Brief a> In the entries further down, copy out the lines starting with the one that contains "[2. Collaboration is" and going on through the one that contains "There are 2", with both of those lines included. Leave the pictures out of your copy.

Page excerpt>
......

Change reconstruction in DetupleInput

Use a LetPattern

Also reenable printing of LetPattern

src/main/scala/leon/purescala/PrettyPrinter.scala

@@ -392,11 +392,9 @@ class PrettyPrinter(opts: PrinterOptions,
               |}"""
         }
 
-      /*
       case LetPattern(p,s,rhs) =>
         p"""|val $p = $s
             |$rhs"""
-      */
 
       case MatchExpr(s, csc) =>
         optP {

src/main/scala/leon/synthesis/rules/DetupleInput.scala

@@ -8,8 +8,9 @@ import Witnesses.Hint
 import purescala.Expressions._
 import purescala.Common._
 import purescala.Types._
-import purescala.ExprOps._
+import purescala.ExprOps.simplePostTransform
 import purescala.Constructors._
+import purescala.Extractors.LetPattern
 
 /** Rule for detupling input variables, to be able to use their sub-expressions. For example, the input variable:
   * {{{d: Cons(head: Int, tail: List)}}}
@@ -31,28 +32,24 @@ case object DetupleInput extends NormalizingRule("Detuple In") {
      * into a list of fresh typed identifiers, the tuple of these new identifiers,
      * and the mapping of those identifiers to their respective expressions.

......

Brief b> Write what comes next in the diff that changes reconstruction in DetupleInput, picking up right after its last line.

Data listing>
......

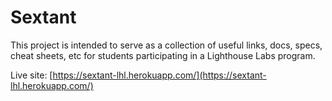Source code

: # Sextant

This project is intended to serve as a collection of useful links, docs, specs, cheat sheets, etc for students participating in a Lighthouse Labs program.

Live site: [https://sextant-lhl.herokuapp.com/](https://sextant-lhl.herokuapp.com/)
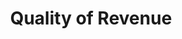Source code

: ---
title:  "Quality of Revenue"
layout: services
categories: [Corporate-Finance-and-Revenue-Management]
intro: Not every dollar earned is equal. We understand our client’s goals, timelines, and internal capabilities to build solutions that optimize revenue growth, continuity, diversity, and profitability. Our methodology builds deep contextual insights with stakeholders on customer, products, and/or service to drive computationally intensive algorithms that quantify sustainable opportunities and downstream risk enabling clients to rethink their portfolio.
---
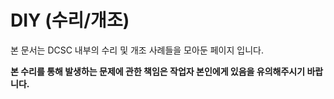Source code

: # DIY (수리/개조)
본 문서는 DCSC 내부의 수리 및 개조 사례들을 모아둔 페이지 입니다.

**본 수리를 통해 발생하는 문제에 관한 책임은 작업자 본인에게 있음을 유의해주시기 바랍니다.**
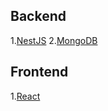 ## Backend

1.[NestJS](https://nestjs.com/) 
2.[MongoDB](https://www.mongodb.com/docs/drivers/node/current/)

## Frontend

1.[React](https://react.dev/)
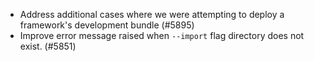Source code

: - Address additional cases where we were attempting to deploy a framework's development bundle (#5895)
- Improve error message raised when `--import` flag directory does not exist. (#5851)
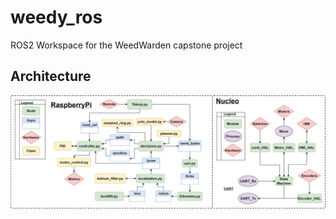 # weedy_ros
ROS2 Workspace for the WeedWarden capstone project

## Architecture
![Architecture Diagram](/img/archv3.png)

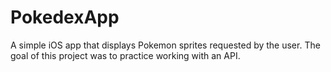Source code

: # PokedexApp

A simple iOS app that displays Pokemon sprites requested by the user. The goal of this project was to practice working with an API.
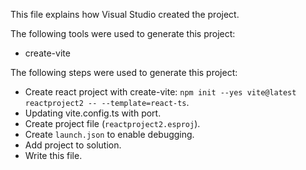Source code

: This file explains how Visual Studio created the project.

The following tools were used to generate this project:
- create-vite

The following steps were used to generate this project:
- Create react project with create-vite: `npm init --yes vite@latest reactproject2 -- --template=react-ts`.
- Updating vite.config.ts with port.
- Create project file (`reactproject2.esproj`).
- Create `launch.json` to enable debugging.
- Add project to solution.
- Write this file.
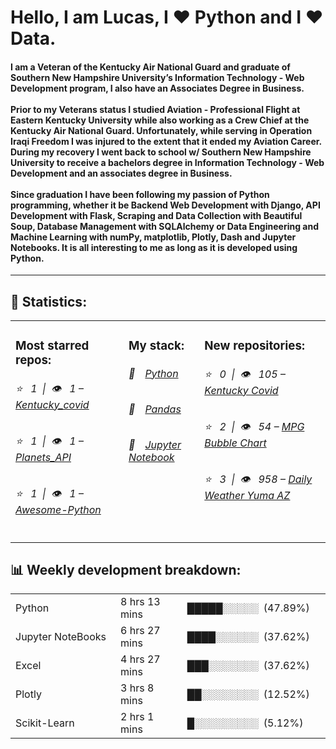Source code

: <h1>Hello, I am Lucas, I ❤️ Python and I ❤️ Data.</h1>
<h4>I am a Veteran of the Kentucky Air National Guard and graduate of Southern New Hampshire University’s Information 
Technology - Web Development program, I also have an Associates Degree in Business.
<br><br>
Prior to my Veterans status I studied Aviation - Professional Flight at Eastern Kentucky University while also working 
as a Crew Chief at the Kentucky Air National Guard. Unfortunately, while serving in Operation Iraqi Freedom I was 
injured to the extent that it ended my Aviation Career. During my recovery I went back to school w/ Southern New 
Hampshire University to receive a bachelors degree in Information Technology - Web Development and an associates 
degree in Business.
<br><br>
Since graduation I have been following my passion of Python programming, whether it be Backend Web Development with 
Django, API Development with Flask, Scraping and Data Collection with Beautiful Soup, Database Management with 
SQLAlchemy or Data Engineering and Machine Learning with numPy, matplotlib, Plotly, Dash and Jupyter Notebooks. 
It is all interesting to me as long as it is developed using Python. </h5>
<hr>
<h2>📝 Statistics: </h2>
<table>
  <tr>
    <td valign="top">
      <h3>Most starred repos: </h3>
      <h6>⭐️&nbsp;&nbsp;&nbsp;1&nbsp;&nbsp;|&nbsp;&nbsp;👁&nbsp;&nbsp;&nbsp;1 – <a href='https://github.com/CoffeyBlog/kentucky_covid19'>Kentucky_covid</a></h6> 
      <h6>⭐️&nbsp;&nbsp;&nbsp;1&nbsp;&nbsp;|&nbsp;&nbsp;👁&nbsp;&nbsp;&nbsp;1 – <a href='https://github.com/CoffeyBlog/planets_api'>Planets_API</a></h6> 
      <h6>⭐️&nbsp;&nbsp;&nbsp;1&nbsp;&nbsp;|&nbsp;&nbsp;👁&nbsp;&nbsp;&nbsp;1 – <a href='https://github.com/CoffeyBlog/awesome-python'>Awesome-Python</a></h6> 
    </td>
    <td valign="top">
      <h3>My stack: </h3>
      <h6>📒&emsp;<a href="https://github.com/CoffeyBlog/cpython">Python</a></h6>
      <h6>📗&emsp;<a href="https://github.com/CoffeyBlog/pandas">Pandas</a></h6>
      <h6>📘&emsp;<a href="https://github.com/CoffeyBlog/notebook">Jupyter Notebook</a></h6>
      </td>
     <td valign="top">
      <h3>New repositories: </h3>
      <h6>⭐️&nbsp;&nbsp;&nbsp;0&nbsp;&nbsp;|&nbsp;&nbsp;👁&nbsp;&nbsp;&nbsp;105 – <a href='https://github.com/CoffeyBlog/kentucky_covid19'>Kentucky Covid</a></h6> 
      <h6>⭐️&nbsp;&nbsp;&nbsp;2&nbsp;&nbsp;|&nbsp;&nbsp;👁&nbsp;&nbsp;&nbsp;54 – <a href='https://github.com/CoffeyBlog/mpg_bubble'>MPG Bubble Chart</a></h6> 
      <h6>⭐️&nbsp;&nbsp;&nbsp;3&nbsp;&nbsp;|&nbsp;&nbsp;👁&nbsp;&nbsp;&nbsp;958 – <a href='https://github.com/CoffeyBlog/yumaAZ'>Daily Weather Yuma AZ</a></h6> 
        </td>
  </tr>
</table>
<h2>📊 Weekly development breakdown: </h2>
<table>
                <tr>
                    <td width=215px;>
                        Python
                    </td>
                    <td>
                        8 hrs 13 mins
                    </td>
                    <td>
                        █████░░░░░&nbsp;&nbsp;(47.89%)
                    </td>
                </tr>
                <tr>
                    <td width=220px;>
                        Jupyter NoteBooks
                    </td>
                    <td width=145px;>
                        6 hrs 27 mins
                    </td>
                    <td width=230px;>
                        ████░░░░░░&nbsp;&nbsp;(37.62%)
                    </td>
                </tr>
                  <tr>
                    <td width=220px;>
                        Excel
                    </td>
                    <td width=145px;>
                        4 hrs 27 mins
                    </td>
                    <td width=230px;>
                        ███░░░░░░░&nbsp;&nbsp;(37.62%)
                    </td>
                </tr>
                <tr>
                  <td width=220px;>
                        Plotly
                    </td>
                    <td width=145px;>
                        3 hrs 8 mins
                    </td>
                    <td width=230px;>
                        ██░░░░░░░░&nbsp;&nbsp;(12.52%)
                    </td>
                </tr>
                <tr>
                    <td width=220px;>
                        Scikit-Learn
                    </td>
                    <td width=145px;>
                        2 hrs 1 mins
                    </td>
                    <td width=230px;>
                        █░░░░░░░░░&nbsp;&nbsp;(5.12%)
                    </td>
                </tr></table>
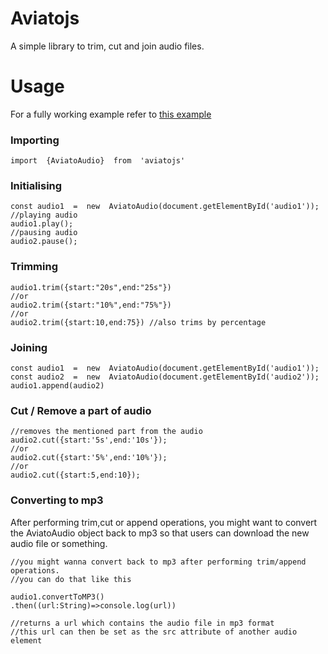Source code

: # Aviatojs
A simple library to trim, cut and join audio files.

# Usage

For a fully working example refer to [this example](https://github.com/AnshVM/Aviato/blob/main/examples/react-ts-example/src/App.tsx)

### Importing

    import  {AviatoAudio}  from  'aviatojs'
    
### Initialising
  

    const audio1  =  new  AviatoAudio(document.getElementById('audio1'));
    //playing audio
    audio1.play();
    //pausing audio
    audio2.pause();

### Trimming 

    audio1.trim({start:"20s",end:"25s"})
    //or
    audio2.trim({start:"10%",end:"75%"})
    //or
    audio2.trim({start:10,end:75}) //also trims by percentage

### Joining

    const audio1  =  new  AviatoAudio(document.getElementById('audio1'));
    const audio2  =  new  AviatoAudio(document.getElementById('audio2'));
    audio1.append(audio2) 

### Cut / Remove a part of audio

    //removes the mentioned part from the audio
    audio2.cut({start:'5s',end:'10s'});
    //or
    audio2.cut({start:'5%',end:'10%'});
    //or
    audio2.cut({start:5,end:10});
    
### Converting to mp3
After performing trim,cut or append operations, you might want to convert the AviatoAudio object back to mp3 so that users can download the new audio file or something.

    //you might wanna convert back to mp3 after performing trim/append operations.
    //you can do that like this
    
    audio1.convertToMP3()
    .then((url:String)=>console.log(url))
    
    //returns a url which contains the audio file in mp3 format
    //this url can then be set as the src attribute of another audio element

......

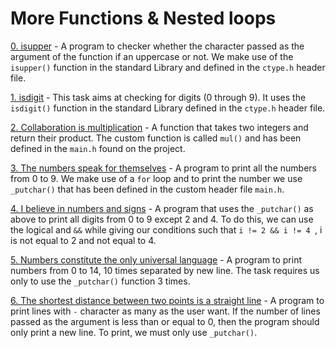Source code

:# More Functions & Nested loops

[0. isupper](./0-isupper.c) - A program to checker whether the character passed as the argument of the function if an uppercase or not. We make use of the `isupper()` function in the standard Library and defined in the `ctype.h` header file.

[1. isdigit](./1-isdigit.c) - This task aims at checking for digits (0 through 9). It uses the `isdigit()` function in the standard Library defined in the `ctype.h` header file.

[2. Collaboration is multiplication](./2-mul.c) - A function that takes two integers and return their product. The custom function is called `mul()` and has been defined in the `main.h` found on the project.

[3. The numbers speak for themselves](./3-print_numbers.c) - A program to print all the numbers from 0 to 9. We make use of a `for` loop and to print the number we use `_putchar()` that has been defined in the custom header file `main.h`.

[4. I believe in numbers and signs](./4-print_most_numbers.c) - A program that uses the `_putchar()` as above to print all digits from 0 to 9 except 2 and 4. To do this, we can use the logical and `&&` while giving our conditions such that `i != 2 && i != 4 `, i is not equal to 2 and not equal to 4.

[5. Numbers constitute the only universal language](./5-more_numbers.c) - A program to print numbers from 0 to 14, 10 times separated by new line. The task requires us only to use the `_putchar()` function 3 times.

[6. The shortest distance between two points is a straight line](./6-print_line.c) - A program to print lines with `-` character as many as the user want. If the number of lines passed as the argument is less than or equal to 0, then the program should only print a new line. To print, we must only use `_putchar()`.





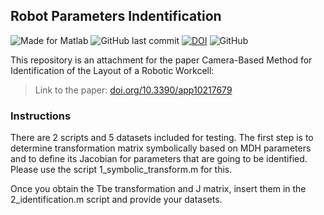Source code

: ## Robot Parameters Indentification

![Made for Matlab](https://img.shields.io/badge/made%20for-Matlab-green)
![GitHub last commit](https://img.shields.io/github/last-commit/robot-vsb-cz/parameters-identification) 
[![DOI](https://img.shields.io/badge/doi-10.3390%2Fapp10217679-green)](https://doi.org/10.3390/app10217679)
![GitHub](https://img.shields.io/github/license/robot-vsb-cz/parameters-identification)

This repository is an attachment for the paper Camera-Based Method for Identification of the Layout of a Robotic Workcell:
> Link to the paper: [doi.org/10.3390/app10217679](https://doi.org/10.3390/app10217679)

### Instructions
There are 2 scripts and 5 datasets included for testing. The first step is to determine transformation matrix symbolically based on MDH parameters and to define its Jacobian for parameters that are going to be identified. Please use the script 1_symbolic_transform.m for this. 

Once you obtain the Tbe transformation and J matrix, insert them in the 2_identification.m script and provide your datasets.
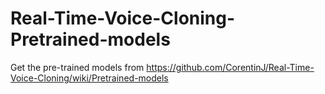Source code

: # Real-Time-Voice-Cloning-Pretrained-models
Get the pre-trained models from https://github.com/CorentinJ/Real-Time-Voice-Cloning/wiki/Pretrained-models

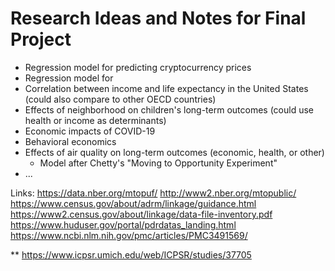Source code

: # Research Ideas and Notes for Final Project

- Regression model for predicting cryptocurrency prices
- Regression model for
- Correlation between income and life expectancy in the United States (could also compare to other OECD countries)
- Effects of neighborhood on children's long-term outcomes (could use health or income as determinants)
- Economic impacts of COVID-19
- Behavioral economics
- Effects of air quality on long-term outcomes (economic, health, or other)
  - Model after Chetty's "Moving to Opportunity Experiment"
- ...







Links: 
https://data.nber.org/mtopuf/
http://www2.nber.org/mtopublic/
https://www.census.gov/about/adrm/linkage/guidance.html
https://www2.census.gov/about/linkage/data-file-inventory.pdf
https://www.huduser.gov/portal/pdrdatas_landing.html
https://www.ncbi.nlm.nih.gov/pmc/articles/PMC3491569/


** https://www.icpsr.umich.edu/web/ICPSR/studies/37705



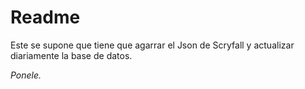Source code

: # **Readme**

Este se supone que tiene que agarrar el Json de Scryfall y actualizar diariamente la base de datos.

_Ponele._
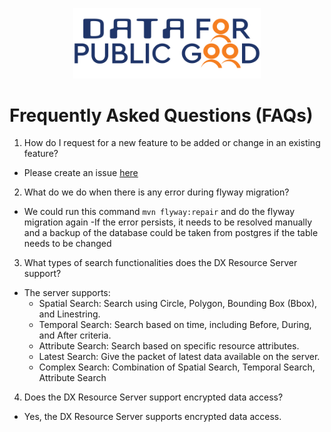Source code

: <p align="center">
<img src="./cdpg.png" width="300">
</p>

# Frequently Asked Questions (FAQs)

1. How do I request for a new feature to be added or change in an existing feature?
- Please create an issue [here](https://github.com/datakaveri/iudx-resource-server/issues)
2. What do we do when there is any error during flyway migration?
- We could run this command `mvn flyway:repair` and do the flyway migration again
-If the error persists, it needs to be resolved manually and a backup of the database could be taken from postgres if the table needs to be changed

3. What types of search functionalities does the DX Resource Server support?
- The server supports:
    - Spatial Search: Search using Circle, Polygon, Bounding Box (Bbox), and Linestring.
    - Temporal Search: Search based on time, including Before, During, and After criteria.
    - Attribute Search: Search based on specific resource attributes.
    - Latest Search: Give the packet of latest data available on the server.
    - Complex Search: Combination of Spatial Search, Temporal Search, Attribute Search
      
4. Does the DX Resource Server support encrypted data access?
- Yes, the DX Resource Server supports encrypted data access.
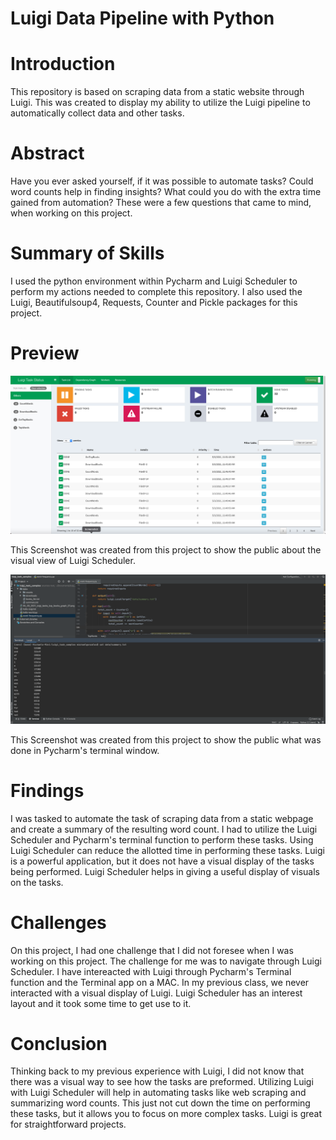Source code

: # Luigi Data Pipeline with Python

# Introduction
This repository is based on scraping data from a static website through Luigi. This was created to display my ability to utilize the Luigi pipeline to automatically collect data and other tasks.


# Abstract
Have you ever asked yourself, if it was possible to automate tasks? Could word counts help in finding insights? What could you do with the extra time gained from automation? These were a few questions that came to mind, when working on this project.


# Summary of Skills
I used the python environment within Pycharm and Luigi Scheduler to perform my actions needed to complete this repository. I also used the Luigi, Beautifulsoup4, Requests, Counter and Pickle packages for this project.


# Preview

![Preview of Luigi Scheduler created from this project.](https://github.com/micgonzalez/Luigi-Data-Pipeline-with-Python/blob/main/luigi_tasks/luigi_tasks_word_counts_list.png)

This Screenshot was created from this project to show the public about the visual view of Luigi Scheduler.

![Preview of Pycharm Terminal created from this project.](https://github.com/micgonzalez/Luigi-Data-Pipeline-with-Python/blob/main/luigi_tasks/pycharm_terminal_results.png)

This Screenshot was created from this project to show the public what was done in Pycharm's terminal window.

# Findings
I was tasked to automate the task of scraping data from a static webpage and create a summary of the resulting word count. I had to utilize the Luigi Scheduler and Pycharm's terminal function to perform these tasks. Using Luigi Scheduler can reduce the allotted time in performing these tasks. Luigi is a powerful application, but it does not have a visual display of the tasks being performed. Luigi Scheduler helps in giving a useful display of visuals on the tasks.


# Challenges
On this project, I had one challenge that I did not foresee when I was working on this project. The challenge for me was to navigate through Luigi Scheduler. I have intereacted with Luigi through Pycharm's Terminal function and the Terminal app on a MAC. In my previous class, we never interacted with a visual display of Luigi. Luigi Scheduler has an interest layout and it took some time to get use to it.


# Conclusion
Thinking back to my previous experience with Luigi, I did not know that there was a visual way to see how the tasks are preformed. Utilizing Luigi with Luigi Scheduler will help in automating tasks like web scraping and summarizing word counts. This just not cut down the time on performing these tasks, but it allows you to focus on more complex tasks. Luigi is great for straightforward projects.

......

Response area a>
[2. Collaboration is multiplication](./2-mul.c) - A function that takes two integers and return their product. The custom function is called `mul()` and has been defined in the `main.h` found on the project.

[3. The numbers speak for themselves](./3-print_numbers.c) - A program to print all the numbers from 0 to 9. We make use of a `for` loop and to print the number we use `_putchar()` that has been defined in the custom header file `main.h`.

[4. I believe in numbers and signs](./4-print_most_numbers.c) - A program that uses the `_putchar()` as above to print all digits from 0 to 9 except 2 and 4. To do this, we can use the logical and `&&` while giving our conditions such that `i != 2 && i != 4 `, i is not equal to 2 and not equal to 4.

[5. Numbers constitute the only universal language](./5-more_numbers.c) - A program to print numbers from 0 to 14, 10 times separated by new line. The task requires us only to use the `_putchar()` function 3 times.

[6. The shortest distance between two points is a straight line](./6-print_line.c) - A program to print lines with `-` character as many as the user want. If the number of lines passed as the argument is less than or equal to 0, then the program should only print a new line. To print, we must only use `_putchar()`.





Source code

: ## Robot Parameters Indentification

![Made for Matlab](https://img.shields.io/badge/made%20for-Matlab-green)
![GitHub last commit](https://img.shields.io/github/last-commit/robot-vsb-cz/parameters-identification) 
[![DOI](https://img.shields.io/badge/doi-10.3390%2Fapp10217679-green)](https://doi.org/10.3390/app10217679)
![GitHub](https://img.shields.io/github/license/robot-vsb-cz/parameters-identification)

This repository is an attachment for the paper Camera-Based Method for Identification of the Layout of a Robotic Workcell:
> Link to the paper: [doi.org/10.3390/app10217679](https://doi.org/10.3390/app10217679)

### Instructions
There are 2 scripts and 5 datasets included for testing. The first step is to determine transformation matrix symbolically based on MDH parameters and to define its Jacobian for parameters that are going to be identified. Please use the script 1_symbolic_transform.m for this. 

Response area b>
      */
-    def decompose(id: Identifier): (List[Identifier], Expr, Map[Identifier, Expr], Expr => Seq[Expr]) = id.getType match {
+    def decompose(id: Identifier): (List[Identifier], Expr, Expr => Seq[Expr]) = id.getType match {
       case cct @ CaseClassType(ccd, _) if !ccd.isAbstract =>
         val newIds = cct.fields.map{ vd => FreshIdentifier(vd.id.name, vd.getType, true) }
 
-        val map = (ccd.fields zip newIds).map{ case (vd, nid) => nid -> caseClassSelector(cct, Variable(id), vd.id) }.toMap
-
         val tMap: (Expr => Seq[Expr]) = {
           case CaseClass(ccd, fields) => fields
         }
 
-        (newIds.toList, CaseClass(cct, newIds.map(Variable)), map, tMap)
+        (newIds.toList, CaseClass(cct, newIds.map(Variable)), tMap)
 
       case TupleType(ts) =>
         val newIds = ts.zipWithIndex.map{ case (t, i) => FreshIdentifier(id.name+"_"+(i+1), t, true) }
 
-        val map = newIds.zipWithIndex.map{ case (nid, i) => nid -> TupleSelect(Variable(id), i+1) }.toMap
-
         val tMap: (Expr => Seq[Expr]) = {
           case Tuple(fields) => fields
         }
 
-        (newIds.toList, tupleWrap(newIds.map(Variable)), map, tMap)
+        (newIds.toList, tupleWrap(newIds.map(Variable)), tMap)
 
       case _ => sys.error("woot")
     }
@@ -62,21 +59,32 @@ case object DetupleInput extends NormalizingRule("Detuple In") {
       var subPc      = p.pc
       var subWs      = p.ws
       var hints: Seq[Expr] = Nil
-
-      var reverseMap = Map[Identifier, Expr]()
+      var patterns = List[(Identifier, Pattern)]()
+      var revMap = Map[Expr, Expr]().withDefault((e: Expr) => e)
 
       var ebMapInfo = Map[Identifier, Expr => Seq[Expr]]()
 
       val subAs = p.as.map { a =>
         if (isDecomposable(a)) {
-          val (newIds, expr, map, tMap) = decompose(a)
+          val (newIds, expr, tMap) = decompose(a)
 
           subProblem = subst(a -> expr, subProblem)
           subPc      = subst(a -> expr, subPc)
           subWs      = subst(a -> expr, subWs)
+          revMap     += expr -> Variable(a)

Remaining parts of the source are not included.